むしろ、恵まれた能力に感謝しているくらいだ。

しかしそれでも一つだけ、たった一つだけ心の引っかかるものがある。

物心ついたた時から彼女の心に残り続けたしこり。

それは彼女が成長するにつれて少しづつ大きくなっていった。

吸血衝動である。

今までは何とか抑えることができていたが、次第に自分一人ではその衝動を抑えることができなくなりつつある。

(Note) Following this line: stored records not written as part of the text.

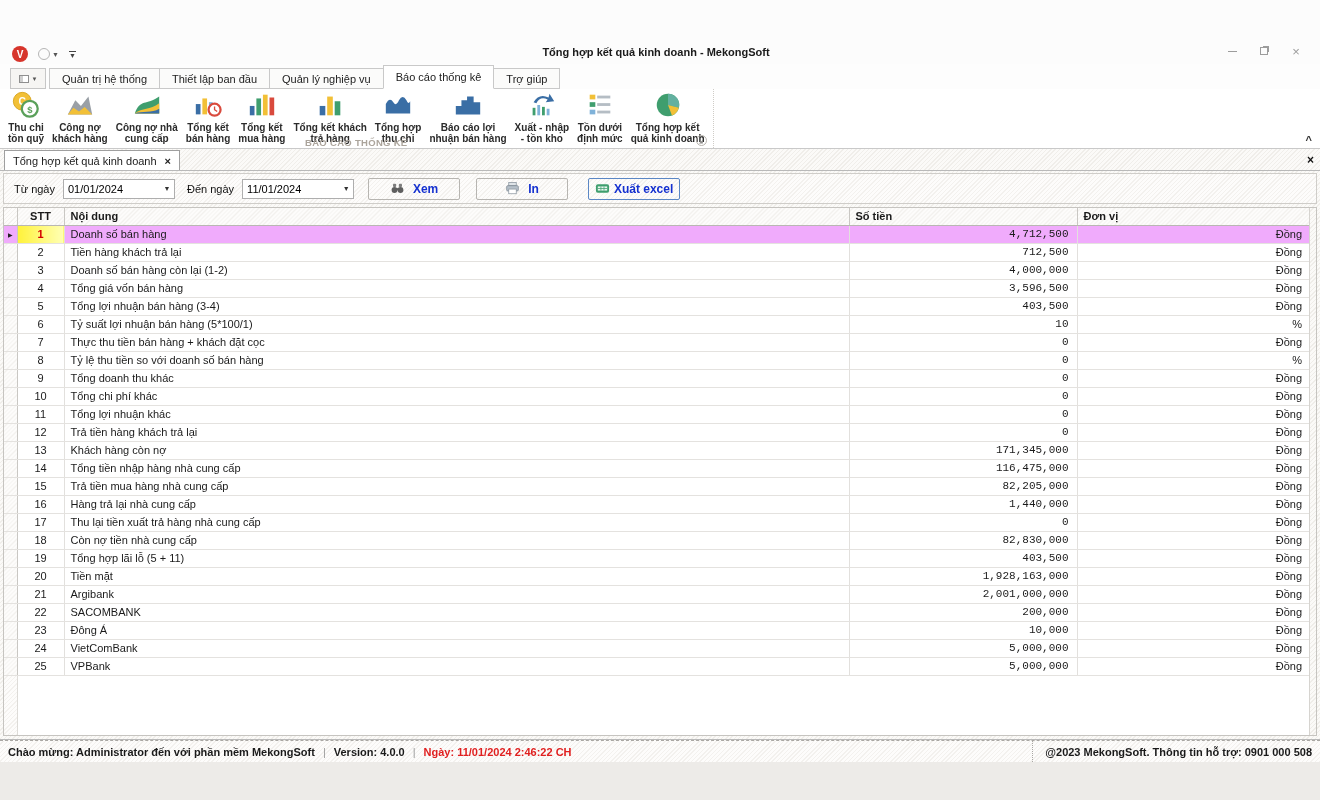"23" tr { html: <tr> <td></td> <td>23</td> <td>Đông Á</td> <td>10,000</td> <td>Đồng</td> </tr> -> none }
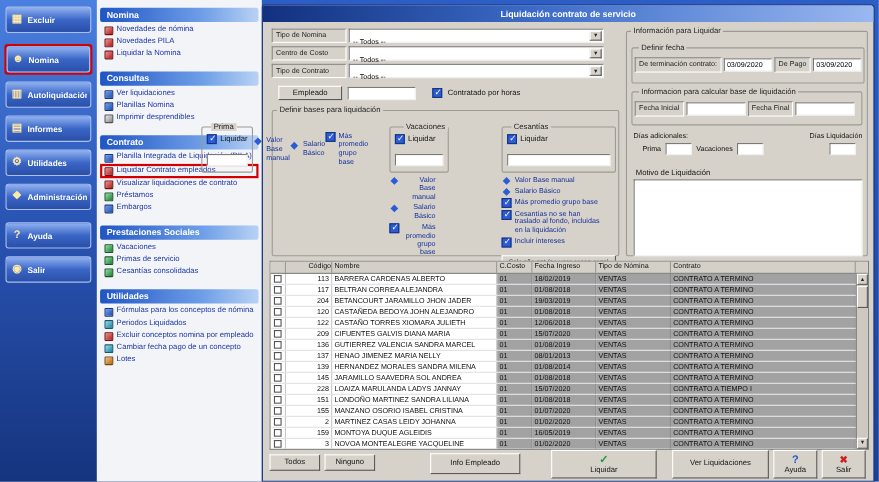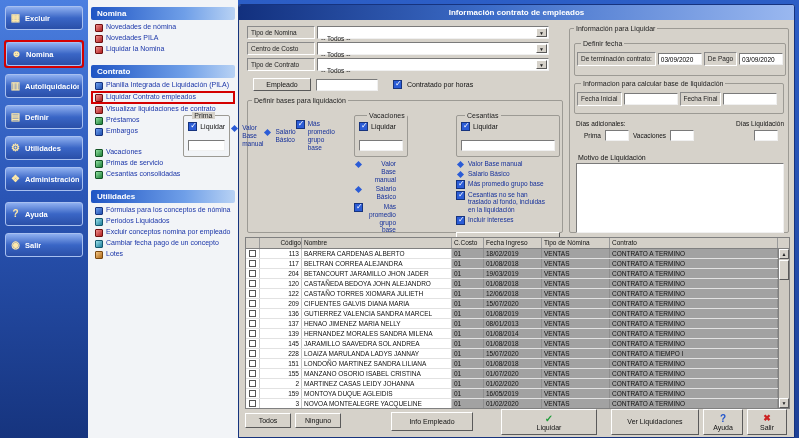"Información contrato de empleados" span { text: Información contrato de empleados -> Liquidación contrato de servicio }
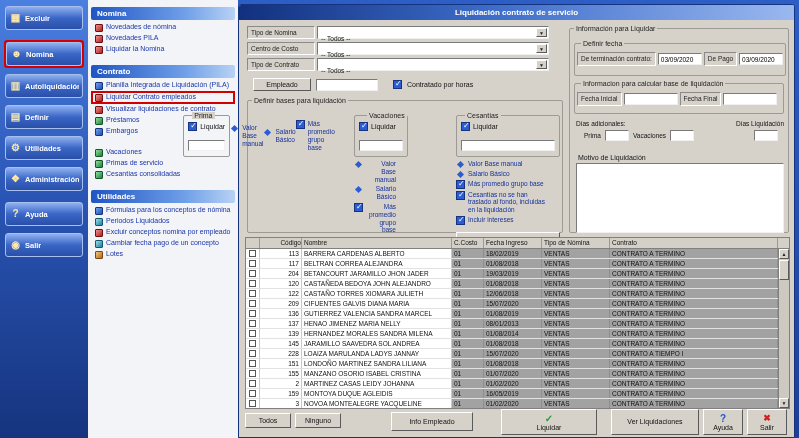"Consultas" div.m-sec { html: none -> <div> <div>Consultas</div> <div> <span></span> <span>Ver liquidaciones</span> </div> <div> <span></span> <span>Planillas Nomina</span> </div> <div> <span></span> <span>Imprimir desprendibles</span> </div> </div> }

この吸血という行為は人間で言う婚姻の意味を含んでいる。

だから誰でもいいというわけでは当然ない。

彼女は長い間、その吸血衝動を必死に体の内に押しとどめていた。

吸血鬼が吸血衝動に駆られるのはその人物の近くに思いを寄せる者がいるためである。

無論それを知らない彼女ではない。しかし———

「大丈夫、まだ我慢できる」

自室に入ると同時に彼女の震える口から零れ落ちた言葉。

それはまるで自分に言い聞かせているようだった。



彼の優しい笑顔が浮かぶ。

小さいころからいつも一緒で守ってくれた。

そんな彼に当時の私はいつも憧れの感情を抱いていた。

でも今なら分かる。

これは憧憬とか尊敬とかそんな感情じゃない。

もっと俗物的な感情だ。

彼といつも一緒にいたい。

彼の人生の隣を歩き続きたい。

そんな彼女の思いは成長するにつれて、徐々に歪なものとなっていった。

彼には私だけがいればいい。

彼の人生は私だけのもの。

不条理で独りよがりな欲望だけが膨れ上がり、それは彼女の心を黒く染め上げていった。

しかし、もしそれを実行したら彼は確実に彼女に失望し、離れていくだろう。

自身の唾棄すべき、しかしどうしても捨てられない歪んだ独占欲と、彼に対する深く、思慮深い愛情。

二つの感情に板挟みになった彼女の葛藤。

もし自分の欲望を優先したら・・・

ふと浮かぶのは彼女に向けられる彼の悲しげな顔。

彼は彼女に背を向け歩き出した。

決して振り向かない。

彼女は懸命に追いかける。

追いつこうと必死に手を伸ばすが届かない。

それどころかさらに彼の姿は小さくなっていく。

声も出せないまま、最愛の人が離れていくのを止めることもできない。

彼は私の言葉に反応すらしなくなってしまった。

「待って!!」

悲痛な叫び声が暗い部屋に寂しく響く。

「・・ゆめ・・かぁ」

夢であったことの安堵から身体が弛緩し、大きく息を吐く。

体中から発汗し、息が乱れている。

「大丈夫、大丈夫だから。私はまだ我慢できるし、彼だって絶対にいなくならない。だから大丈夫・・大丈夫・・・大丈夫・・・」

月も出ない夜の部屋の中で自分に言い聞かせるように零れた震える言葉は誰に聞かれることもなく溶けて消えた。